* _YOUR ASSIGNMENT_
Go through the listing below, count the lines that contain "StartArea", and state the number alone.

* _MATERIAL SHOWN_
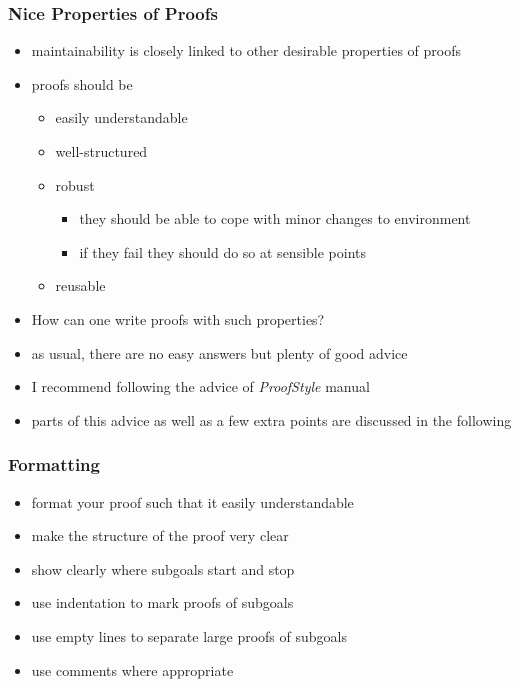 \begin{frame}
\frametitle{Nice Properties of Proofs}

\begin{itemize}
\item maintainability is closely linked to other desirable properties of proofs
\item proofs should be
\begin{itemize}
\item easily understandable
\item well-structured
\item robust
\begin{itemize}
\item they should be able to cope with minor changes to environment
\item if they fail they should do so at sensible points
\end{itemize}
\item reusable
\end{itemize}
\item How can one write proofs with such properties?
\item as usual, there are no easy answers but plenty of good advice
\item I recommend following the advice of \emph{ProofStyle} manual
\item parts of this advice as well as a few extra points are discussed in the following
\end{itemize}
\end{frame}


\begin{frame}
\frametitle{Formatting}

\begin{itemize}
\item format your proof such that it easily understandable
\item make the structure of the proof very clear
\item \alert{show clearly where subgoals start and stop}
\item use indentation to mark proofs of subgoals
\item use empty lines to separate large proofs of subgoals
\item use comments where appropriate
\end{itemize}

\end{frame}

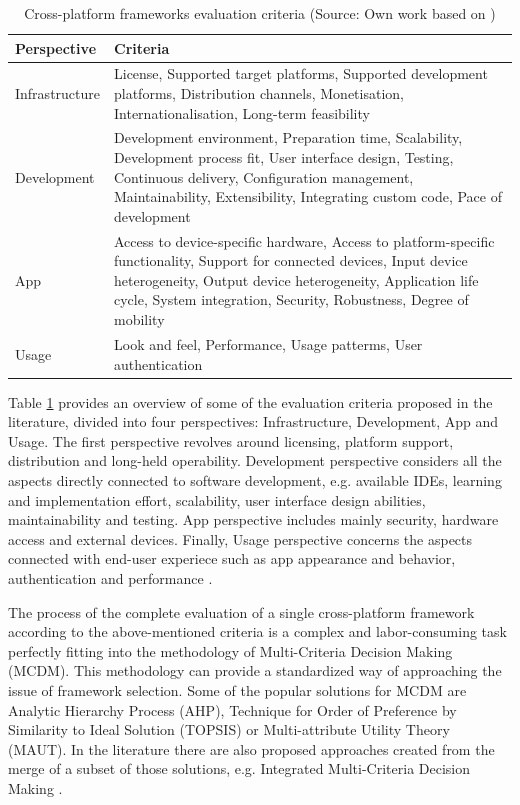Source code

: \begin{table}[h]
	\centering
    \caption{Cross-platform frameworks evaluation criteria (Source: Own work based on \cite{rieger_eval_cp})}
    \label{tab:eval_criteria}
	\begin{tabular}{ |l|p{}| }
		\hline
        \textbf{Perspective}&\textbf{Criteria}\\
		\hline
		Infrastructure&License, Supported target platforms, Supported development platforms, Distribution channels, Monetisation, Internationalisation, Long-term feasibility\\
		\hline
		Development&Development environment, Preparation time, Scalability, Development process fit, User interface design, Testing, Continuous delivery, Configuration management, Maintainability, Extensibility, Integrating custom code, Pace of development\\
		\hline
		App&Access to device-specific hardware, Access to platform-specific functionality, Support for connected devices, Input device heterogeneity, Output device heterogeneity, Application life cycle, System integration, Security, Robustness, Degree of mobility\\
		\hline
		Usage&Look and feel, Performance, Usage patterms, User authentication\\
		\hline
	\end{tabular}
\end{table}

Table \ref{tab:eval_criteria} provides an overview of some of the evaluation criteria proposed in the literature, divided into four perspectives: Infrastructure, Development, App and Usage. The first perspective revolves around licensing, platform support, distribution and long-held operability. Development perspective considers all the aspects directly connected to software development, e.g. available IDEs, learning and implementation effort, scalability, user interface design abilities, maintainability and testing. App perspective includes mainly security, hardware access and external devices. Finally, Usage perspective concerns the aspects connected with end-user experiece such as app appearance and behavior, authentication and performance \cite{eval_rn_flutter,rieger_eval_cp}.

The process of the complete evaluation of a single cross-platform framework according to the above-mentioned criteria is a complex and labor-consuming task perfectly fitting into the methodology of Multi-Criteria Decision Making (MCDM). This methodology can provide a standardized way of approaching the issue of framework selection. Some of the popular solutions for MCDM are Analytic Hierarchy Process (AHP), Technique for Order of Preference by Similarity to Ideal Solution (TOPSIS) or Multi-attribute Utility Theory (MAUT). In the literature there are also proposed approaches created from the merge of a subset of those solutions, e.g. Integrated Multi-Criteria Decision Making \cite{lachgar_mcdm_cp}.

==

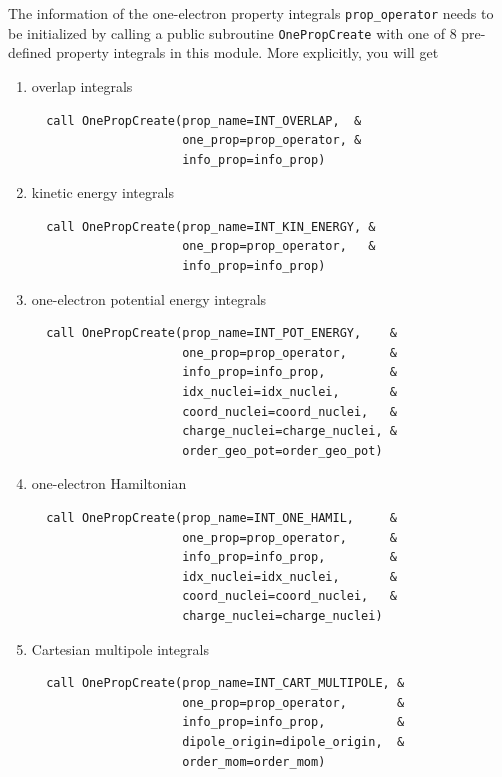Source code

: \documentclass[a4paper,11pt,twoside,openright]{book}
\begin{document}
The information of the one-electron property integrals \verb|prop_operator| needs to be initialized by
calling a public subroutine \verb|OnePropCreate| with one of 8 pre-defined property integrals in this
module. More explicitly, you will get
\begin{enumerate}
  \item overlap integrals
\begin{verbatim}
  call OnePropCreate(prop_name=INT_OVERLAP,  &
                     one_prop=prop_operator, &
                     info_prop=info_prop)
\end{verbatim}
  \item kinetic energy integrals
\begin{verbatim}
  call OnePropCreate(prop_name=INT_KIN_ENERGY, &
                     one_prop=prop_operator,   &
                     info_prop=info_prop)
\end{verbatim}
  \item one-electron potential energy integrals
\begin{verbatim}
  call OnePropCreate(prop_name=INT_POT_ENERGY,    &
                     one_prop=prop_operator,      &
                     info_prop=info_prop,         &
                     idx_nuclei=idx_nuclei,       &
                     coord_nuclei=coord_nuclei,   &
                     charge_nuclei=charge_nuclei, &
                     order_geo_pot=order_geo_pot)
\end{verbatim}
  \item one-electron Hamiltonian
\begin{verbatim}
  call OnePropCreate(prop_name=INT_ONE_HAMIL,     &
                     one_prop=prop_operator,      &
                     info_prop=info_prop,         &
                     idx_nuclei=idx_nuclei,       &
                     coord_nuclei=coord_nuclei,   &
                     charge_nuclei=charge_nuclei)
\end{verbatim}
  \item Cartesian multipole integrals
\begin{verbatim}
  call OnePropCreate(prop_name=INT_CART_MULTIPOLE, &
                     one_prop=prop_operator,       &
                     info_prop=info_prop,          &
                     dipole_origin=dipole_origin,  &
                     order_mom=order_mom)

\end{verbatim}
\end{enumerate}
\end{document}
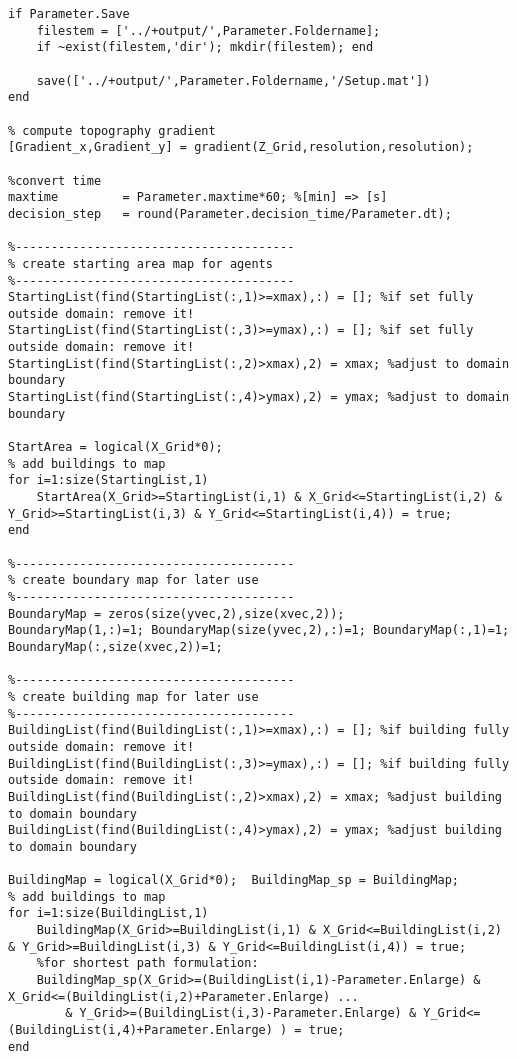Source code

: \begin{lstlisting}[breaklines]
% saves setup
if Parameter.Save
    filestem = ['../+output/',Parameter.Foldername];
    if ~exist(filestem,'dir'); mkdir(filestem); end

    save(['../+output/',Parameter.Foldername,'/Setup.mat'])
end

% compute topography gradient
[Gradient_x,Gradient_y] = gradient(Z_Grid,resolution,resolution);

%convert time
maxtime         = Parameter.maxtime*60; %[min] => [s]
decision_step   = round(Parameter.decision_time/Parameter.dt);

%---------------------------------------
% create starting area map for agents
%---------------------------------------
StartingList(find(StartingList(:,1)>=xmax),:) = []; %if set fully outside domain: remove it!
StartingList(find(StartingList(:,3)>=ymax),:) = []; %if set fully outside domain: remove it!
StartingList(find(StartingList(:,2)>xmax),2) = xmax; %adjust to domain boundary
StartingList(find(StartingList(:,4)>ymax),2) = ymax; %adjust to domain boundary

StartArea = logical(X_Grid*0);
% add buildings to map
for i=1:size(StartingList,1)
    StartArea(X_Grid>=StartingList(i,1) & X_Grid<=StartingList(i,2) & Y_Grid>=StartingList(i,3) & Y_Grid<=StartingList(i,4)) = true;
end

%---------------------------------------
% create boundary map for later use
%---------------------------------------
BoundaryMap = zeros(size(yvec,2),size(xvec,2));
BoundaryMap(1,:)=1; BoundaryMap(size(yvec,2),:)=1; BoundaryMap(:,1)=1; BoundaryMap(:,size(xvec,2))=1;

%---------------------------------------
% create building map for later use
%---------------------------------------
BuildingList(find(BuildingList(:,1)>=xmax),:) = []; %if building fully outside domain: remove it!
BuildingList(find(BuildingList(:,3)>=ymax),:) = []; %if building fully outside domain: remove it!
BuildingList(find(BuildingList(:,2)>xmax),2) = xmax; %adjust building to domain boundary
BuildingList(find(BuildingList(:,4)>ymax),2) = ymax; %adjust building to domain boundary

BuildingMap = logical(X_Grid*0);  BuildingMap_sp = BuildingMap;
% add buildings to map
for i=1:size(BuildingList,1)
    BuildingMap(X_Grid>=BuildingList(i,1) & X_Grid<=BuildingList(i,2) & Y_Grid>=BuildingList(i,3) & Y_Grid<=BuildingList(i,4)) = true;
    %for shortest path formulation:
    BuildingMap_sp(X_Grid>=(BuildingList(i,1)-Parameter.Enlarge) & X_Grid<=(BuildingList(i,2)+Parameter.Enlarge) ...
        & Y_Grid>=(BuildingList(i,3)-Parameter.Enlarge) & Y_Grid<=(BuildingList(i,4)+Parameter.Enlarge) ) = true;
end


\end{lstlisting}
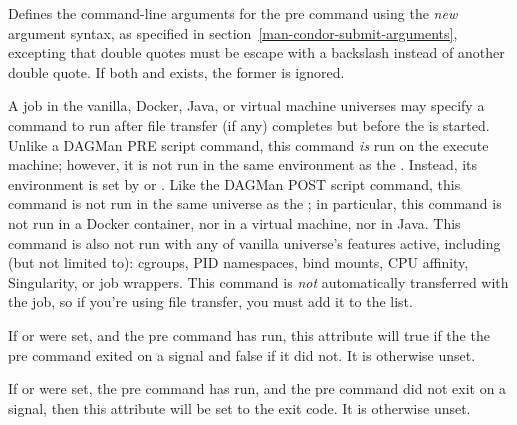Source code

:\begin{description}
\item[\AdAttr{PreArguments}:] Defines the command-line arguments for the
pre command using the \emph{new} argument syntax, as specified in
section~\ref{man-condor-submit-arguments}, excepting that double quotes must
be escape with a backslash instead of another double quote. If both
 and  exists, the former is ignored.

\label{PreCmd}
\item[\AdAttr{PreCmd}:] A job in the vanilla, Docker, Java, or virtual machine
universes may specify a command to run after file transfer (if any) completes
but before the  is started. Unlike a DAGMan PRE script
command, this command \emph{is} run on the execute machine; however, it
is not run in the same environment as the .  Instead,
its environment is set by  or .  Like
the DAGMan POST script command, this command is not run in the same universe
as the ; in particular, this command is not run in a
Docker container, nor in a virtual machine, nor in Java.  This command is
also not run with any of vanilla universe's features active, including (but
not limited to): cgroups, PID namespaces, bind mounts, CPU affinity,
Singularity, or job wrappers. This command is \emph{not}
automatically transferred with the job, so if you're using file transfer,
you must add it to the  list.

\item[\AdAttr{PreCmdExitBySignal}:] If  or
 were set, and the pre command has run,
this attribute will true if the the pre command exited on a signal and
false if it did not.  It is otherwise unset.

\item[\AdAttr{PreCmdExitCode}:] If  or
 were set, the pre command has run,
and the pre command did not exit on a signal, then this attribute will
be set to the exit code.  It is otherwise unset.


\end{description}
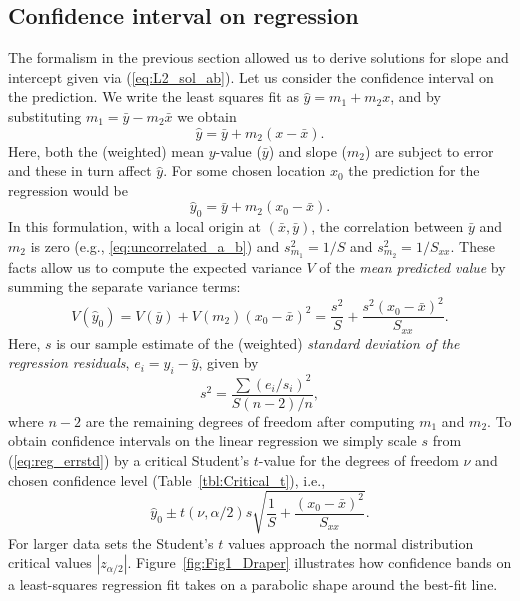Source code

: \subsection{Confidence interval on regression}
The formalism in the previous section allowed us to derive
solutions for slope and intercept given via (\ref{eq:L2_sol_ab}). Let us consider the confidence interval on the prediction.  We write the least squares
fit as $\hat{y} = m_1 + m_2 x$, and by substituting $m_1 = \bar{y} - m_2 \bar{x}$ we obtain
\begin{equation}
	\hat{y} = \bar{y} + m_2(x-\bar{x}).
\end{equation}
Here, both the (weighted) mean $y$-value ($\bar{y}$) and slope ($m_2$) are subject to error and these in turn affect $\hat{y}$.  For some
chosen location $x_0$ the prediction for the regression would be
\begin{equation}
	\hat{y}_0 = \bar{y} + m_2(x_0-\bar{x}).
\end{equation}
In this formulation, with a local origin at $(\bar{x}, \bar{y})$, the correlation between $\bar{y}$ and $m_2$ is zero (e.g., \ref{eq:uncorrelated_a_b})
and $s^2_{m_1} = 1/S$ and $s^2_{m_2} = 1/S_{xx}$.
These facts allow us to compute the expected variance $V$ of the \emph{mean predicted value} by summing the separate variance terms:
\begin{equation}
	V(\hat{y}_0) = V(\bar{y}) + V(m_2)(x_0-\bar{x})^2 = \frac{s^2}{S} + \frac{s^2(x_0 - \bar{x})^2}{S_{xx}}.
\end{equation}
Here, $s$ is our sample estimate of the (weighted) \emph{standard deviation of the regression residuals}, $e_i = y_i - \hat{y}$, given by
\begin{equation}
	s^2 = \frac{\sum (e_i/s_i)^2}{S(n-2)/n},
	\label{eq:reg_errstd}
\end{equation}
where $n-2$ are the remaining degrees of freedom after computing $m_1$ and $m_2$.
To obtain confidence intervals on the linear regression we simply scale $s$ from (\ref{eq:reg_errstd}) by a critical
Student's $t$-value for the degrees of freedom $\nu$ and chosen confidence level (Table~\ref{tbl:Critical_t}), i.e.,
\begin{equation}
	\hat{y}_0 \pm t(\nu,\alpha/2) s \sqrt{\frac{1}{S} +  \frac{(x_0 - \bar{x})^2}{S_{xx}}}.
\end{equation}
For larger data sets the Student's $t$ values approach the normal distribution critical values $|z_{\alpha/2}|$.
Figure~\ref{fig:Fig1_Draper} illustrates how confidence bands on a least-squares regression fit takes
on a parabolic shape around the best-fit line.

* _RESPONSE TO THE TASK_
2